Missile warning sensor undergoes testing
Raytheon Co. has finished testing an infrared missile warning sensor that will serve as a central component of the Air Force’s Third Generation Infrared Surveillance system.
Raytheon Co. has finished testing an infrared missile warning sensor that will serve as a central component of the Air Force’s Third Generation Infrared Surveillance system.
The so-called staring sensor takes advantage of Raytheon’s large-format, focal-plane arrays and is designed to detect and track dimmer objects than current sensors can, company officials said March 2. A key feature is its ability to monitor an entire hemisphere from a single telescope, they said.

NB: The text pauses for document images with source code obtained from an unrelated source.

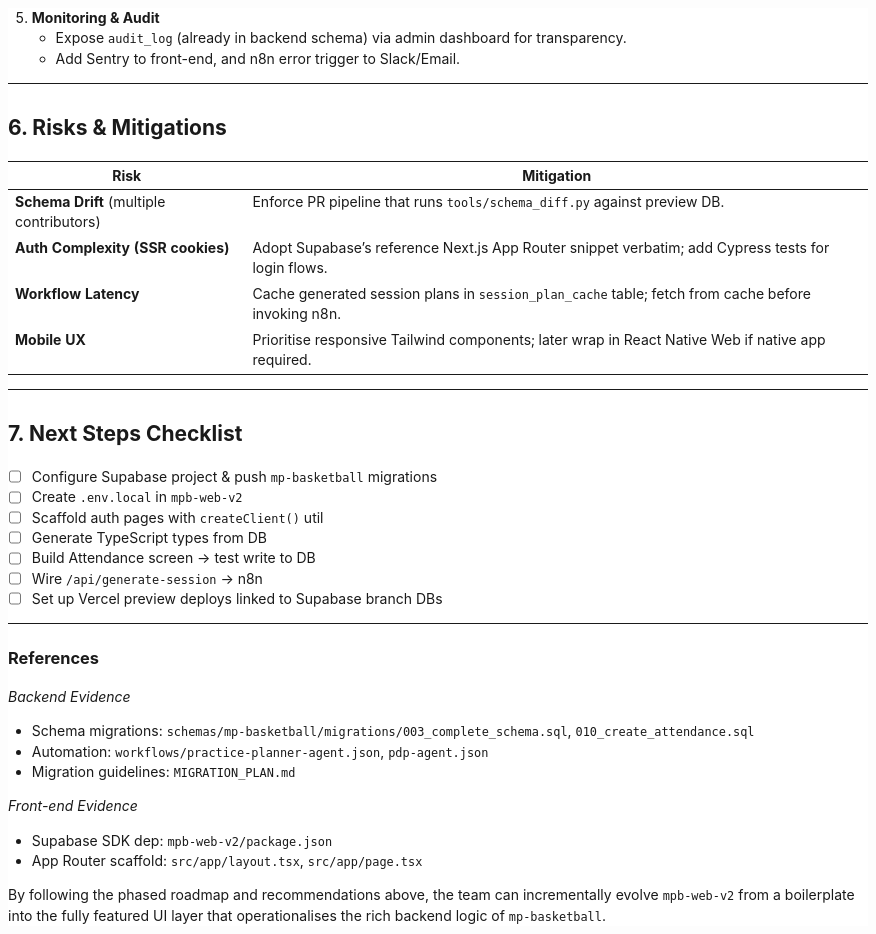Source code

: 5. **Monitoring & Audit**  
   - Expose `audit_log` (already in backend schema) via admin dashboard for transparency.  
   - Add Sentry to front-end, and n8n error trigger to Slack/Email.

---

## 6. Risks & Mitigations  

| Risk | Mitigation |
|------|------------|
| **Schema Drift** (multiple contributors) | Enforce PR pipeline that runs `tools/schema_diff.py` against preview DB. |
| **Auth Complexity (SSR cookies)** | Adopt Supabase’s reference Next.js App Router snippet verbatim; add Cypress tests for login flows. |
| **Workflow Latency** | Cache generated session plans in `session_plan_cache` table; fetch from cache before invoking n8n. |
| **Mobile UX** | Prioritise responsive Tailwind components; later wrap in React Native Web if native app required. |

---

## 7. Next Steps Checklist  

- [ ] Configure Supabase project & push `mp-basketball` migrations  
- [ ] Create `.env.local` in `mpb-web-v2`  
- [ ] Scaffold auth pages with `createClient()` util  
- [ ] Generate TypeScript types from DB  
- [ ] Build Attendance screen -> test write to DB  
- [ ] Wire `/api/generate-session` → n8n  
- [ ] Set up Vercel preview deploys linked to Supabase branch DBs  

---

### References  

*Backend Evidence*  
- Schema migrations: `schemas/mp-basketball/migrations/003_complete_schema.sql`, `010_create_attendance.sql`  
- Automation: `workflows/practice-planner-agent.json`, `pdp-agent.json`  
- Migration guidelines: `MIGRATION_PLAN.md`

*Front-end Evidence*  
- Supabase SDK dep: `mpb-web-v2/package.json`  
- App Router scaffold: `src/app/layout.tsx`, `src/app/page.tsx`  

By following the phased roadmap and recommendations above, the team can incrementally evolve `mpb-web-v2` from a boilerplate into the fully featured UI layer that operationalises the rich backend logic of `mp-basketball`.
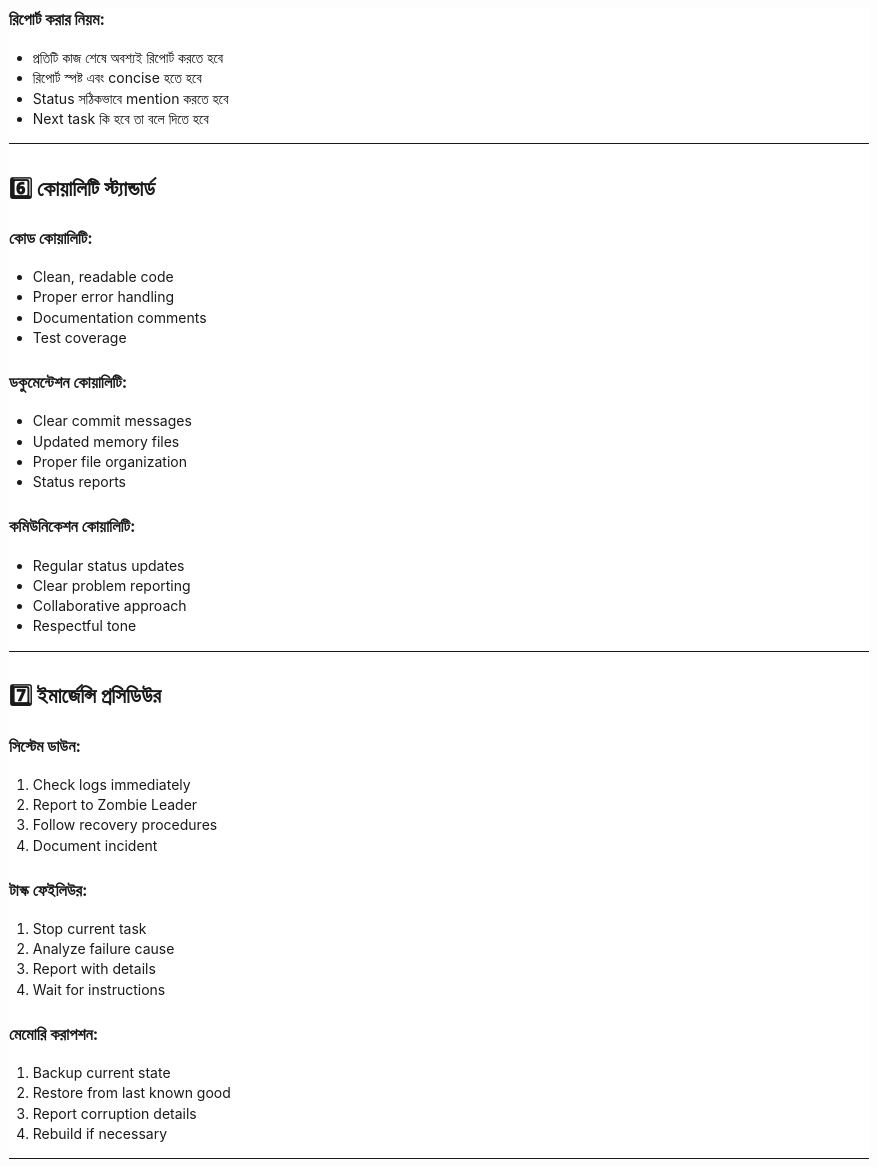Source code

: ### **রিপোর্ট করার নিয়ম:**
* প্রতিটি কাজ শেষে অবশ্যই রিপোর্ট করতে হবে
* রিপোর্ট স্পষ্ট এবং concise হতে হবে
* Status সঠিকভাবে mention করতে হবে
* Next task কি হবে তা বলে দিতে হবে

---

## 6️⃣ কোয়ালিটি স্ট্যান্ডার্ড

### **কোড কোয়ালিটি:**
* Clean, readable code
* Proper error handling
* Documentation comments
* Test coverage

### **ডকুমেন্টেশন কোয়ালিটি:**
* Clear commit messages
* Updated memory files
* Proper file organization
* Status reports

### **কমিউনিকেশন কোয়ালিটি:**
* Regular status updates
* Clear problem reporting
* Collaborative approach
* Respectful tone

---

## 7️⃣ ইমার্জেন্সি প্রসিডিউর

### **সিস্টেম ডাউন:**
1. Check logs immediately
2. Report to Zombie Leader
3. Follow recovery procedures
4. Document incident

### **টাস্ক ফেইলিউর:**
1. Stop current task
2. Analyze failure cause
3. Report with details
4. Wait for instructions

### **মেমোরি করাপশন:**
1. Backup current state
2. Restore from last known good
3. Report corruption details
4. Rebuild if necessary

---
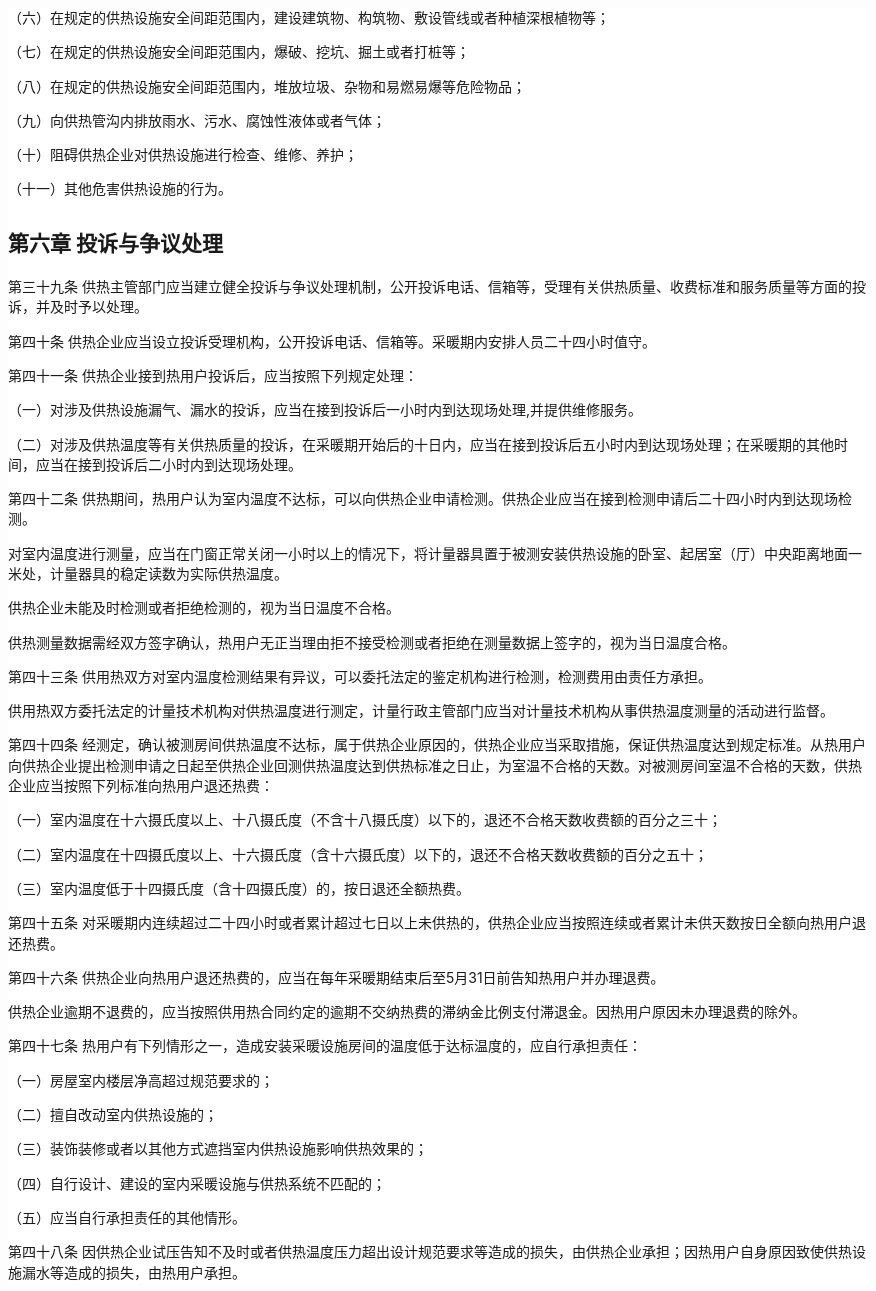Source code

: （六）在规定的供热设施安全间距范围内，建设建筑物、构筑物、敷设管线或者种植深根植物等；

（七）在规定的供热设施安全间距范围内，爆破、挖坑、掘土或者打桩等；

（八）在规定的供热设施安全间距范围内，堆放垃圾、杂物和易燃易爆等危险物品；

（九）向供热管沟内排放雨水、污水、腐蚀性液体或者气体；

（十）阻碍供热企业对供热设施进行检查、维修、养护；

（十一）其他危害供热设施的行为。

## 第六章  投诉与争议处理

第三十九条 供热主管部门应当建立健全投诉与争议处理机制，公开投诉电话、信箱等，受理有关供热质量、收费标准和服务质量等方面的投诉，并及时予以处理。

第四十条 供热企业应当设立投诉受理机构，公开投诉电话、信箱等。采暖期内安排人员二十四小时值守。

第四十一条 供热企业接到热用户投诉后，应当按照下列规定处理：

（一）对涉及供热设施漏气、漏水的投诉，应当在接到投诉后一小时内到达现场处理,并提供维修服务。

（二）对涉及供热温度等有关供热质量的投诉，在采暖期开始后的十日内，应当在接到投诉后五小时内到达现场处理；在采暖期的其他时间，应当在接到投诉后二小时内到达现场处理。

第四十二条 供热期间，热用户认为室内温度不达标，可以向供热企业申请检测。供热企业应当在接到检测申请后二十四小时内到达现场检测。

对室内温度进行测量，应当在门窗正常关闭一小时以上的情况下，将计量器具置于被测安装供热设施的卧室、起居室（厅）中央距离地面一米处，计量器具的稳定读数为实际供热温度。

供热企业未能及时检测或者拒绝检测的，视为当日温度不合格。

供热测量数据需经双方签字确认，热用户无正当理由拒不接受检测或者拒绝在测量数据上签字的，视为当日温度合格。

第四十三条 供用热双方对室内温度检测结果有异议，可以委托法定的鉴定机构进行检测，检测费用由责任方承担。

供用热双方委托法定的计量技术机构对供热温度进行测定，计量行政主管部门应当对计量技术机构从事供热温度测量的活动进行监督。

第四十四条 经测定，确认被测房间供热温度不达标，属于供热企业原因的，供热企业应当采取措施，保证供热温度达到规定标准。从热用户向供热企业提出检测申请之日起至供热企业回测供热温度达到供热标准之日止，为室温不合格的天数。对被测房间室温不合格的天数，供热企业应当按照下列标准向热用户退还热费：

（一）室内温度在十六摄氏度以上、十八摄氏度（不含十八摄氏度）以下的，退还不合格天数收费额的百分之三十；

（二）室内温度在十四摄氏度以上、十六摄氏度（含十六摄氏度）以下的，退还不合格天数收费额的百分之五十；

（三）室内温度低于十四摄氏度（含十四摄氏度）的，按日退还全额热费。

第四十五条 对采暖期内连续超过二十四小时或者累计超过七日以上未供热的，供热企业应当按照连续或者累计未供天数按日全额向热用户退还热费。

第四十六条 供热企业向热用户退还热费的，应当在每年采暖期结束后至5月31日前告知热用户并办理退费。

供热企业逾期不退费的，应当按照供用热合同约定的逾期不交纳热费的滞纳金比例支付滞退金。因热用户原因未办理退费的除外。

第四十七条 热用户有下列情形之一，造成安装采暖设施房间的温度低于达标温度的，应自行承担责任：

（一）房屋室内楼层净高超过规范要求的；

（二）擅自改动室内供热设施的；

（三）装饰装修或者以其他方式遮挡室内供热设施影响供热效果的；

（四）自行设计、建设的室内采暖设施与供热系统不匹配的；

（五）应当自行承担责任的其他情形。

第四十八条 因供热企业试压告知不及时或者供热温度压力超出设计规范要求等造成的损失，由供热企业承担；因热用户自身原因致使供热设施漏水等造成的损失，由热用户承担。
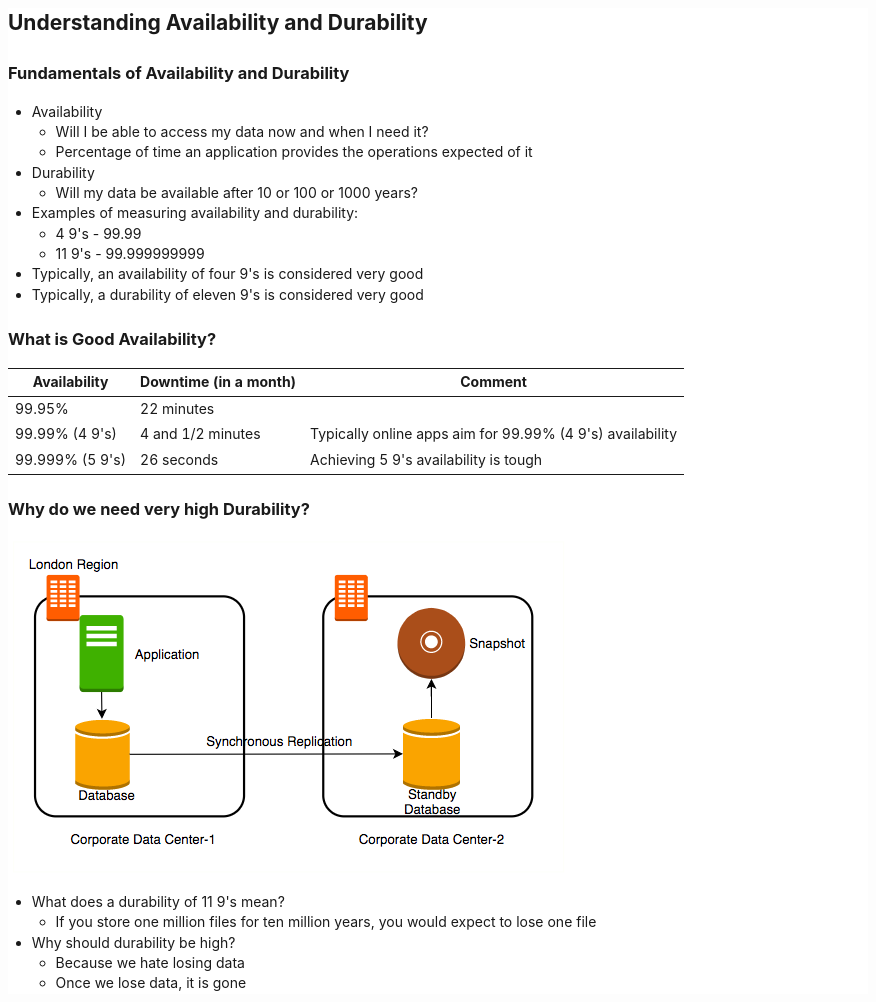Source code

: ## Understanding Availability and Durability

### Fundamentals of Availability and Durability
- Availability
	- Will I be able to access my data now and when I need it?
	- Percentage of time an application provides the operations expected of it
- Durability
	- Will my data be available after 10 or 100 or 1000 years?
- Examples of measuring availability and durability:
	- 4 9's - 99.99
	- 11 9's - 99.999999999
- Typically, an availability of four 9's is considered very good
- Typically, a durability of eleven 9's is considered very good

### What is Good Availability?

| Availability | Downtime (in a month)  | Comment |
|--|--|--|
| 99.95% | 22 minutes||
| 99.99% (4 9's)| 4 and 1/2 minutes | Typically online apps aim for 99.99% (4 9's) availability|
| 99.999% (5 9's) | 26 seconds| Achieving 5 9's availability is tough|

### Why do we need very high Durability?
![](./images/database-fundamentals-4-standby-database.png)

- What does a durability of 11 9's mean? 
	- If you store one million files for ten million years, you would expect to lose one file
- Why should durability be high?
	- Because we hate losing data
	- Once we lose data, it is gone
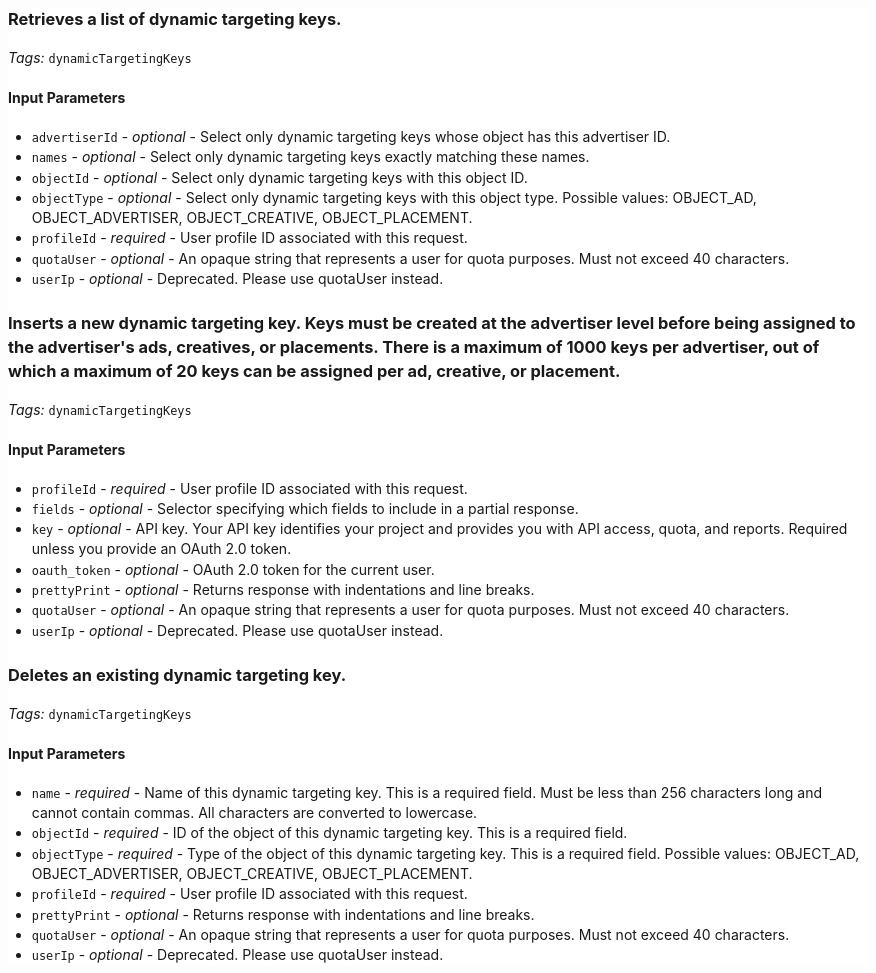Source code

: ### Retrieves a list of dynamic targeting keys.

*Tags:* `dynamicTargetingKeys`

#### Input Parameters
* `advertiserId` - _optional_ - Select only dynamic targeting keys whose object has this advertiser ID.
* `names` - _optional_ - Select only dynamic targeting keys exactly matching these names.
* `objectId` - _optional_ - Select only dynamic targeting keys with this object ID.
* `objectType` - _optional_ - Select only dynamic targeting keys with this object type.
    Possible values: OBJECT_AD, OBJECT_ADVERTISER, OBJECT_CREATIVE, OBJECT_PLACEMENT.
* `profileId` - _required_ - User profile ID associated with this request.
* `quotaUser` - _optional_ - An opaque string that represents a user for quota purposes. Must not exceed 40 characters.
* `userIp` - _optional_ - Deprecated. Please use quotaUser instead.

### Inserts a new dynamic targeting key. Keys must be created at the advertiser level before being assigned to the advertiser's ads, creatives, or placements. There is a maximum of 1000 keys per advertiser, out of which a maximum of 20 keys can be assigned per ad, creative, or placement.

*Tags:* `dynamicTargetingKeys`

#### Input Parameters
* `profileId` - _required_ - User profile ID associated with this request.
* `fields` - _optional_ - Selector specifying which fields to include in a partial response.
* `key` - _optional_ - API key. Your API key identifies your project and provides you with API access, quota, and reports. Required unless you provide an OAuth 2.0 token.
* `oauth_token` - _optional_ - OAuth 2.0 token for the current user.
* `prettyPrint` - _optional_ - Returns response with indentations and line breaks.
* `quotaUser` - _optional_ - An opaque string that represents a user for quota purposes. Must not exceed 40 characters.
* `userIp` - _optional_ - Deprecated. Please use quotaUser instead.

### Deletes an existing dynamic targeting key.

*Tags:* `dynamicTargetingKeys`

#### Input Parameters
* `name` - _required_ - Name of this dynamic targeting key. This is a required field. Must be less than 256 characters long and cannot contain commas. All characters are converted to lowercase.
* `objectId` - _required_ - ID of the object of this dynamic targeting key. This is a required field.
* `objectType` - _required_ - Type of the object of this dynamic targeting key. This is a required field.
    Possible values: OBJECT_AD, OBJECT_ADVERTISER, OBJECT_CREATIVE, OBJECT_PLACEMENT.
* `profileId` - _required_ - User profile ID associated with this request.
* `prettyPrint` - _optional_ - Returns response with indentations and line breaks.
* `quotaUser` - _optional_ - An opaque string that represents a user for quota purposes. Must not exceed 40 characters.
* `userIp` - _optional_ - Deprecated. Please use quotaUser instead.
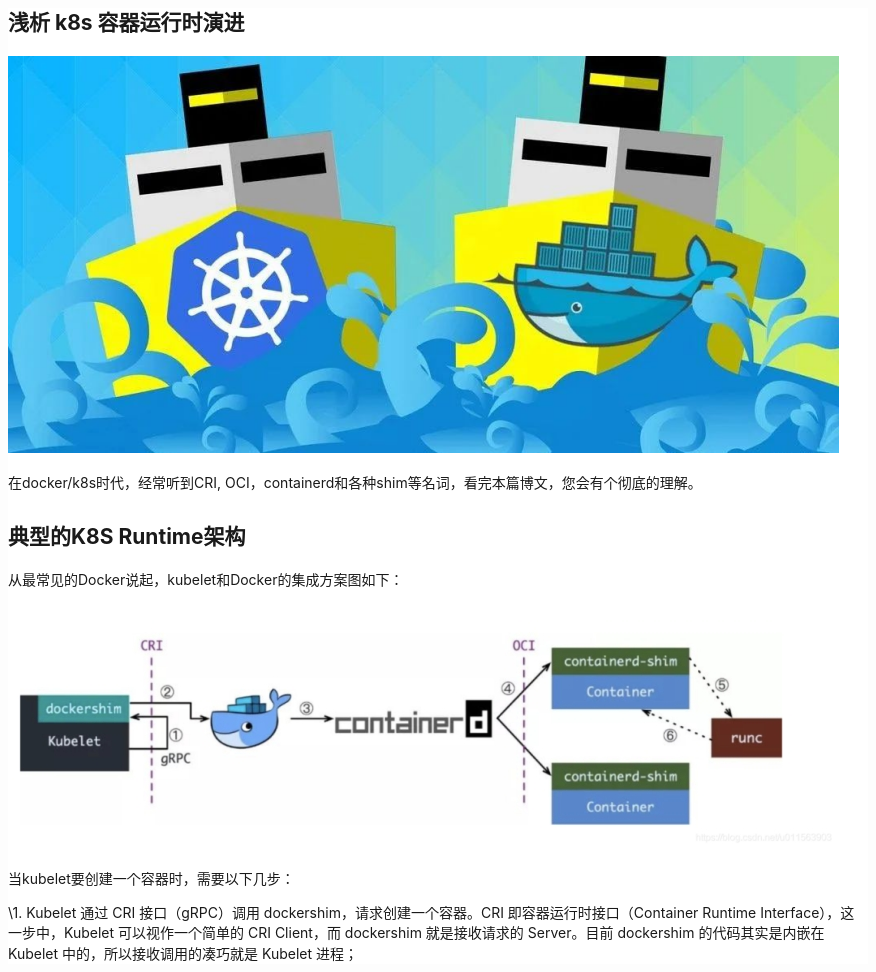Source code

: ## **浅析 k8s 容器运行时演进**

![img](../Image/wps1-166538463124253.png) 

在docker/k8s时代，经常听到CRI, OCI，containerd和各种shim等名词，看完本篇博文，您会有个彻底的理解。

 

## **典型的K8S Runtime架构**

 

从最常见的Docker说起，kubelet和Docker的集成方案图如下：

![img](../Image/wps2-166538463124354.jpg) 

当kubelet要创建一个容器时，需要以下几步：

 

\1. Kubelet 通过 CRI 接口（gRPC）调用 dockershim，请求创建一个容器。CRI 即容器运行时接口（Container Runtime Interface），这一步中，Kubelet 可以视作一个简单的 CRI Client，而 dockershim 就是接收请求的 Server。目前 dockershim 的代码其实是内嵌在 Kubelet 中的，所以接收调用的凑巧就是 Kubelet 进程；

The Waltham, Mass., contractor conducted the tests at its space manufacturing facility in El Segundo, Calif. The tests addressed vibration, electromagnetic interference and thermal vacuum conditions to confirm that the sensor would perform as required.
Sensors now in use for missile detection and warning rely on scanning mechanisms to perform Earth surveillance, but Raytheon’s sensor capitalizes on recent advances in focal plane technology to directly view the desired area without scanning, the officials said.
The Air Force Space and Missile Systems Center sponsors the Third Generation Infrared Surveillance system, and the Air Force Research Laboratory’s Space Vehicles Directorate in Albuquerque, N.M., manages the program.
The program seeks to demonstrate that wide-field-of-view sensors can maintain persistent Earth surveillance for missile warning in a relatively small, low-risk and easily assembled package.